Sunday, September 30, 2012

A Lesson from the Doctor: Why We Volunteer

The Doctor from Doctor Who taught me that humans are hopeful. That's what we are. We endure economic crises, wars, pandemics, but we emerge victorious. And if we don't emerge victorious, we pull ourselves together and clean up the debris, and force ourselves to turn around and pick up right where we left off.

Of course, when I say "we", I automatically exclude myself and most of the people I know.

My friends and I, as teenagers of the 21st century in East Coast suburbs, know little of hardship. We have arguments and drama and uprooting and occasionally, deaths of loved ones. But we do not know what it's like to fight for our lives, fight oppression and disease.

It makes us feel useless. It certainly makes me feel useless. The fact that I have the luxury to sit here and complain about feeling useless in front of my fancy computer next to my fancy camera and all my fancy test prep material makes me feel no more than useless and selfish. So I volunteer. Where I volunteer doesn't matter. It's at charity runs, at local parks, at educational events. It's not ending world hunger, but it's something.
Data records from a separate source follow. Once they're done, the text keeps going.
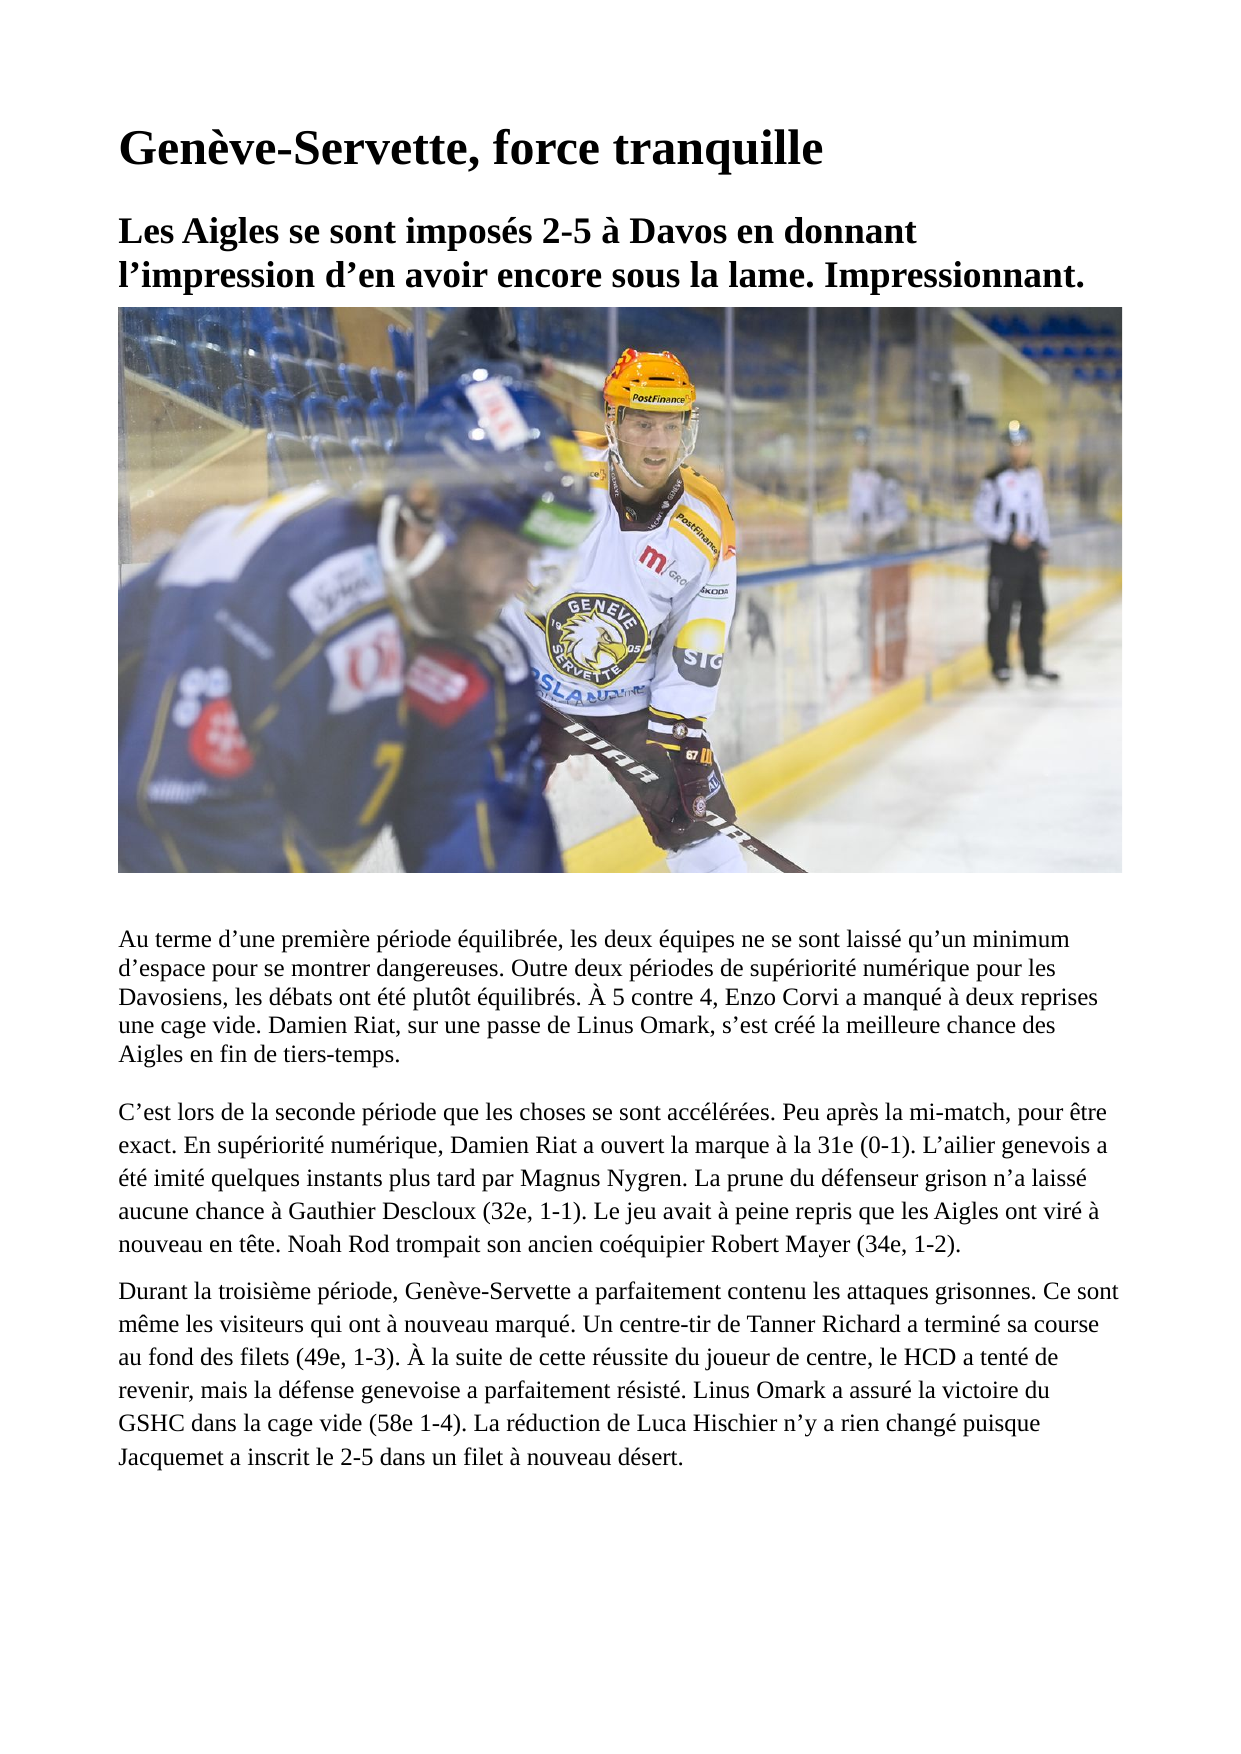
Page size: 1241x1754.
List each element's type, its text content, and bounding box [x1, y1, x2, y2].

text C’est lors de la seconde période que les choses se sont accélérées. Peu après la mi-match, pour être exact. En supériorité numérique, Damien Riat a ouvert la marque à la 31e (0-1). L’ailier genevois a été imité quelques instants plus tard par Magnus Nygren. La prune du défenseur grison n’a laissé aucune chance à Gauthier Descloux (32e, 1-1). Le jeu avait à peine repris que les Aigles ont viré à nouveau en tête. Noah Rod trompait son ancien coéquipier Robert Mayer (34e, 1-2). [118, 1097, 1122, 1258]
text Durant la troisième période, Genève-Servette a parfaitement contenu les attaques grisonnes. Ce sont même les visiteurs qui ont à nouveau marqué. Un centre-tir de Tanner Richard a terminé sa course au fond des filets (49e, 1-3). À la suite de cette réussite du joueur de centre, le HCD a tenté de revenir, mais la défense genevoise a parfaitement résisté. Linus Omark a assuré la victoire du GSHC dans la cage vide (58e 1-4). La réduction de Luca Hischier n’y a rien changé puisque Jacquemet a inscrit le 2-5 dans un filet à nouveau désert. [118, 1276, 1122, 1470]
text Au terme d’une première période équilibrée, les deux équipes ne se sont laissé qu’un minimum d’espace pour se montrer dangereuses. Outre deux périodes de supériorité numérique pour les Davosiens, les débats ont été plutôt équilibrés. À 5 contre 4, Enzo Corvi a manqué à deux reprises une cage vide. Damien Riat, sur une passe de Linus Omark, s’est créé la meilleure chance des Aigles en fin de tiers-temps. [118, 924, 1122, 1068]
subtitle Les Aigles se sont imposés 2-5 à Davos en donnant l’impression d’en avoir encore sous la lame. Impressionnant. [118, 209, 1122, 295]
subtitle Genève-Servette, force tranquille [118, 118, 1122, 176]
picture [118, 307, 1123, 873]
Community service hours are important to high schoolers. Logging them displays "character," that we go out and give our time and (labor) services. I myself have already volunteered over 50 hours this year alone. While it may not seem like much from an adult working perspective, keep in mind that us students also have school and homework and extracurriculars.
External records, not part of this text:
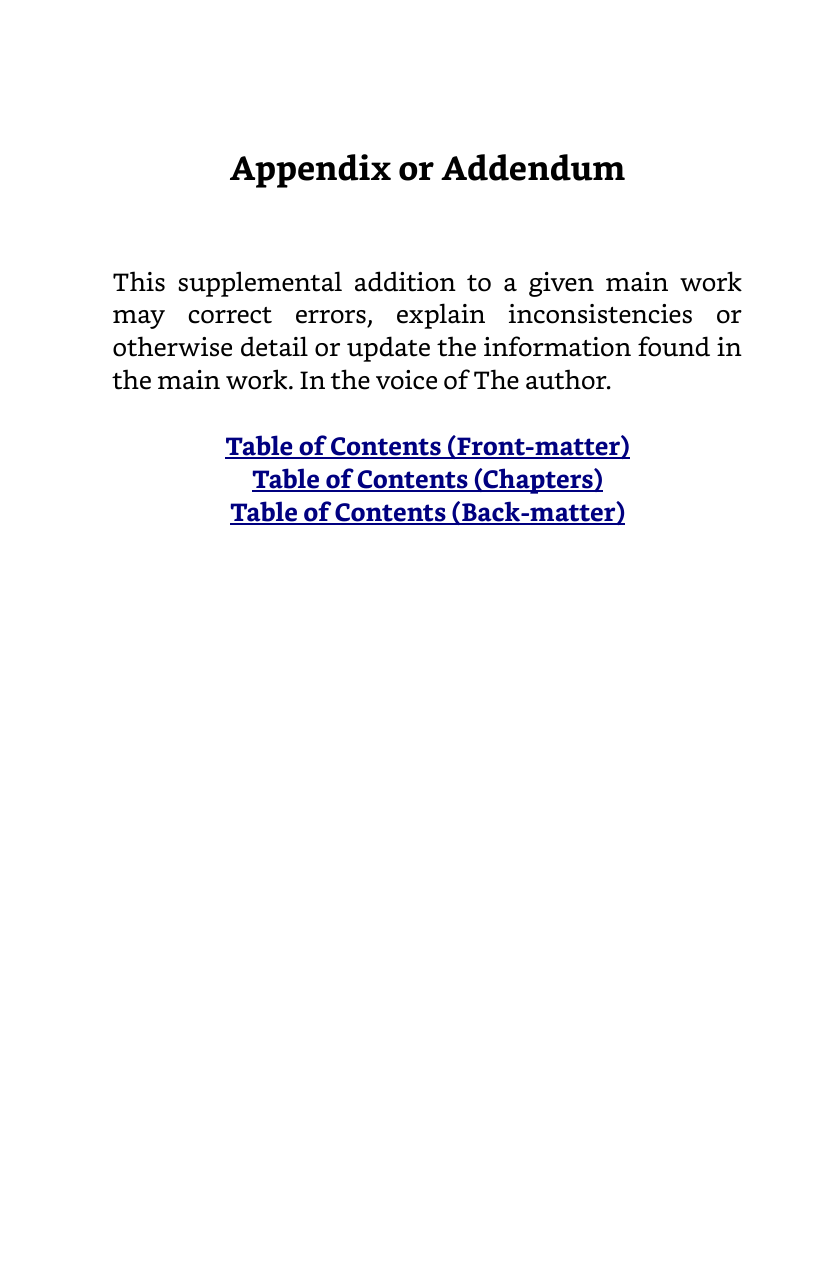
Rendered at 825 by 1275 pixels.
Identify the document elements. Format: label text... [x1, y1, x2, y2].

text Table of Contents (Chapters) [112, 462, 742, 495]
subtitle Appendix or Addendum [112, 146, 742, 189]
text Table of Contents (Front-matter) [112, 429, 742, 462]
text Table of Contents (Back-matter) [112, 495, 742, 528]
text This supplemental addition to a given main work may correct errors, explain inconsistencies or otherwise detail or update the information found in the main work. In the voice of The author. [112, 264, 742, 396]
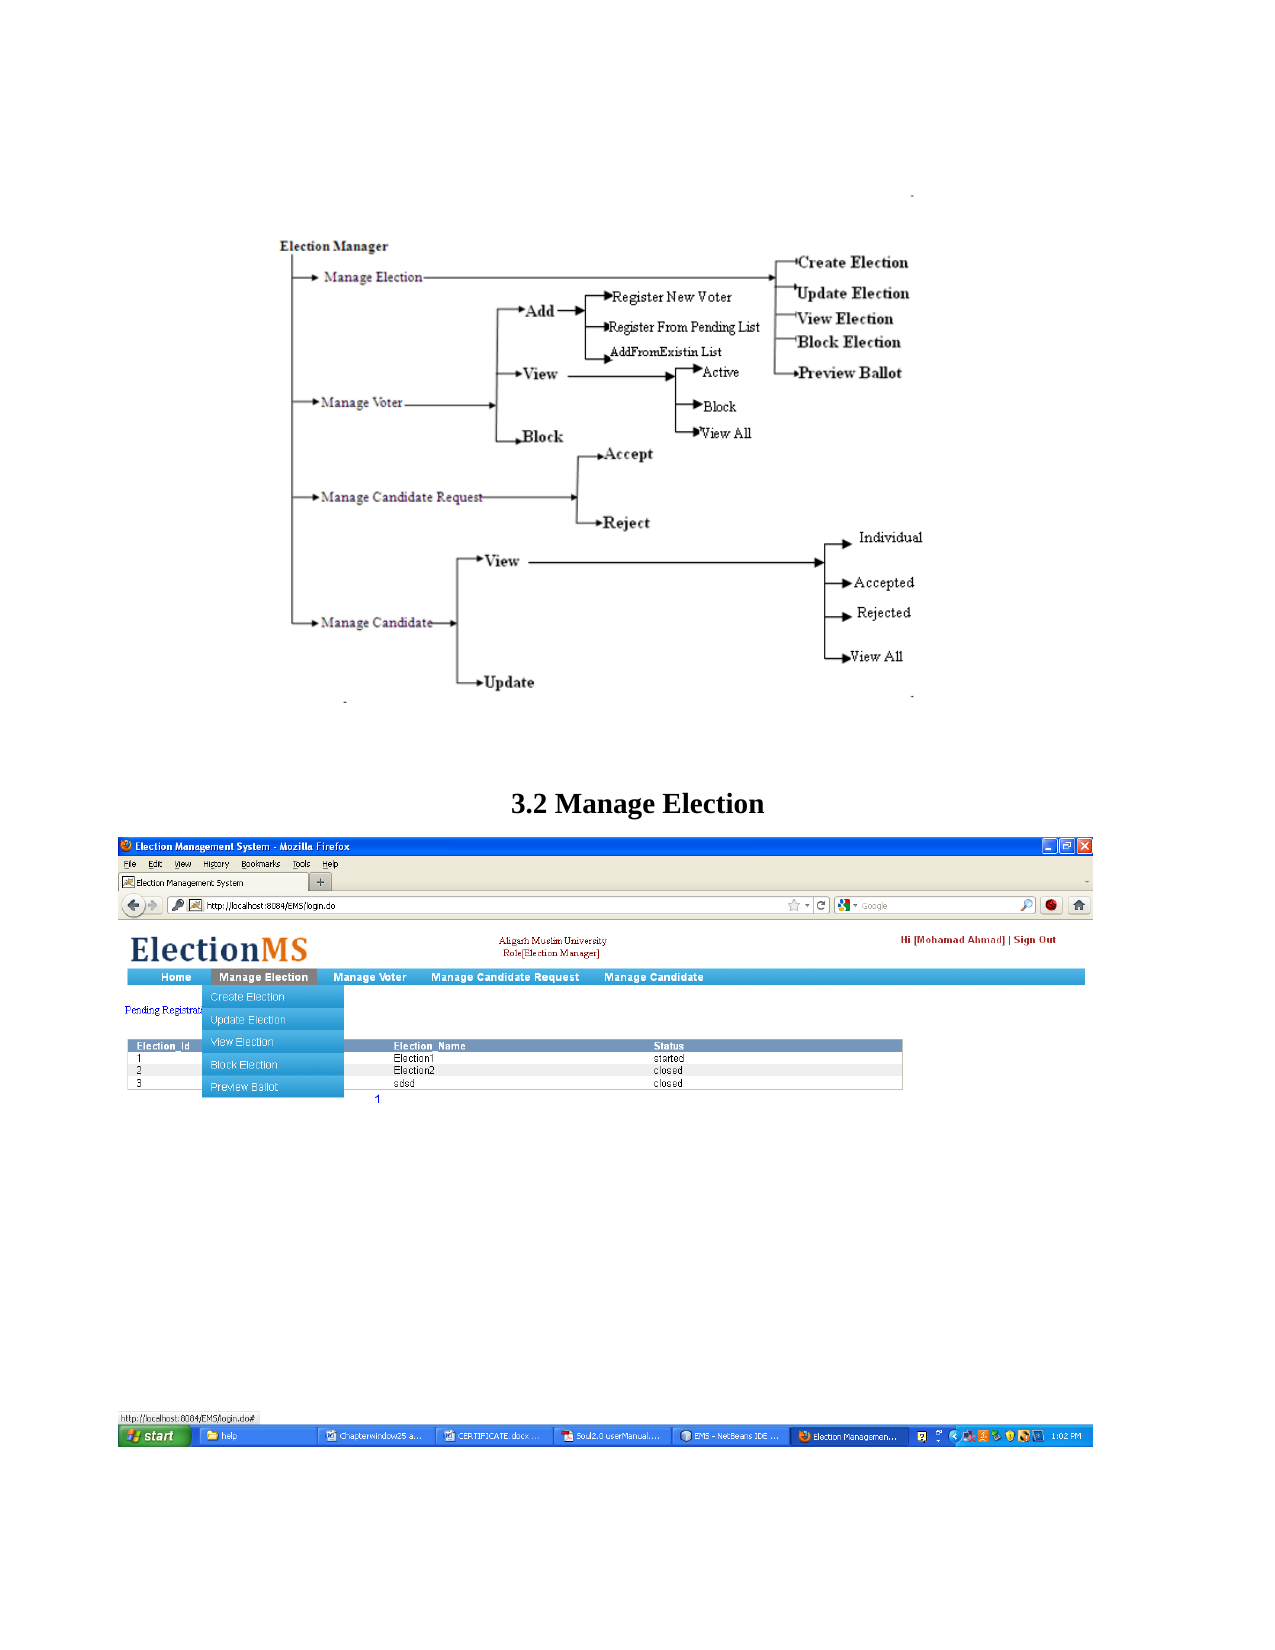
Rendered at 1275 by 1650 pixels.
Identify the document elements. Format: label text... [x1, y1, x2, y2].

text 3.2 Manage Election [118, 787, 1157, 820]
picture [118, 118, 1157, 703]
picture [118, 837, 1093, 1447]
But all of that is beside the point.

We volunteer because it gives our coordinators hope in the coming generation. it tells them that we are not all pigs and slobs, lazy bums who do nothing but text and drive, deface buildings, and waste money.

We volunteer because it gives our receivers hope. Often, teens spend weekends at food banks or shelters. And once in a while, we leave an impact.
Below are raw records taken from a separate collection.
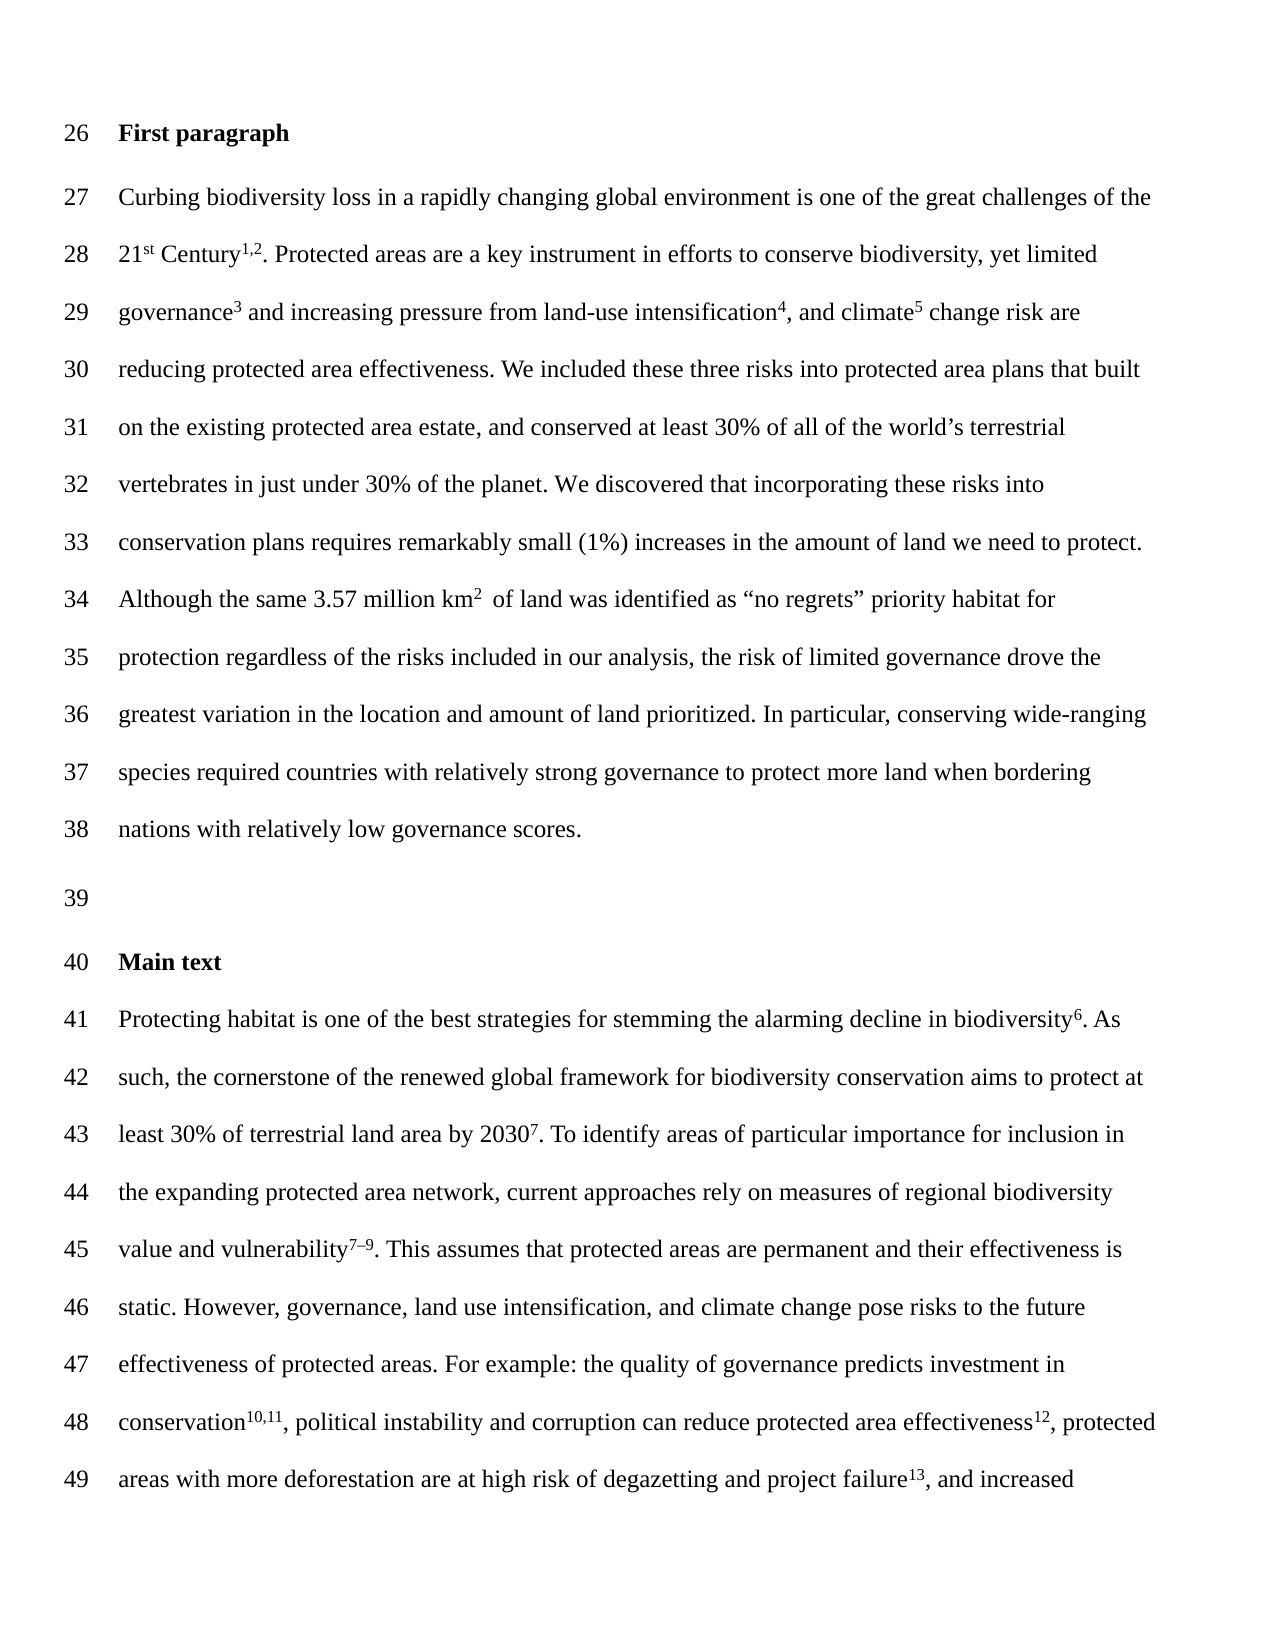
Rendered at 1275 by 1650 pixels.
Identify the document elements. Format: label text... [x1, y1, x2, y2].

text Curbing biodiversity loss in a rapidly changing global environment is one of the great challenges of the 21st Century1,2. Protected areas are a key instrument in efforts to conserve biodiversity, yet limited governance3 and increasing pressure from land-use intensification4, and climate5 change risk are reducing protected area effectiveness. We included these three risks into protected area plans that built on the existing protected area estate, and conserved at least 30% of all of the world’s terrestrial vertebrates in just under 30% of the planet. We discovered that incorporating these risks into conservation plans requires remarkably small (1%) increases in the amount of land we need to protect. Although the same 3.57 million km2 of land was identified as “no regrets” priority habitat for protection regardless of the risks included in our analysis, the risk of limited governance drove the greatest variation in the location and amount of land prioritized. In particular, conserving wide-ranging species required countries with relatively strong governance to protect more land when bordering nations with relatively low governance scores. [118, 182, 1157, 843]
text Protecting habitat is one of the best strategies for stemming the alarming decline in biodiversity6. As such, the cornerstone of the renewed global framework for biodiversity conservation aims to protect at least 30% of terrestrial land area by 20307. To identify areas of particular importance for inclusion in the expanding protected area network, current approaches rely on measures of regional biodiversity value and vulnerability7–9. This assumes that protected areas are permanent and their effectiveness is static. However, governance, land use intensification, and climate change pose risks to the future effectiveness of protected areas. For example: the quality of governance predicts investment in conservation10,11, political instability and corruption can reduce protected area effectiveness12, protected areas with more deforestation are at high risk of degazetting and project failure13, and increased [118, 1004, 1157, 1493]
text First paragraph [118, 118, 1157, 147]
text Main text [118, 947, 1157, 976]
But we also volunteer because we are selfish. We volunteer because it gives us, as teenagers, hope in ourselves and the world around us. Hours are good for college applications. It gives us hope to our dream schools and jobs. Running around following orders is, well, exercise. It gives us hope that we stay fit, though we rarely think about this one. Most of all, though, volunteering reassures us that we are not useless. That while we have been blessed with the world in our hands, we can also make a change in that same world. That by getting up and getting involved, we will one day involve ourselves in the discovery of the cure to cancer, to AIDS, to global peace.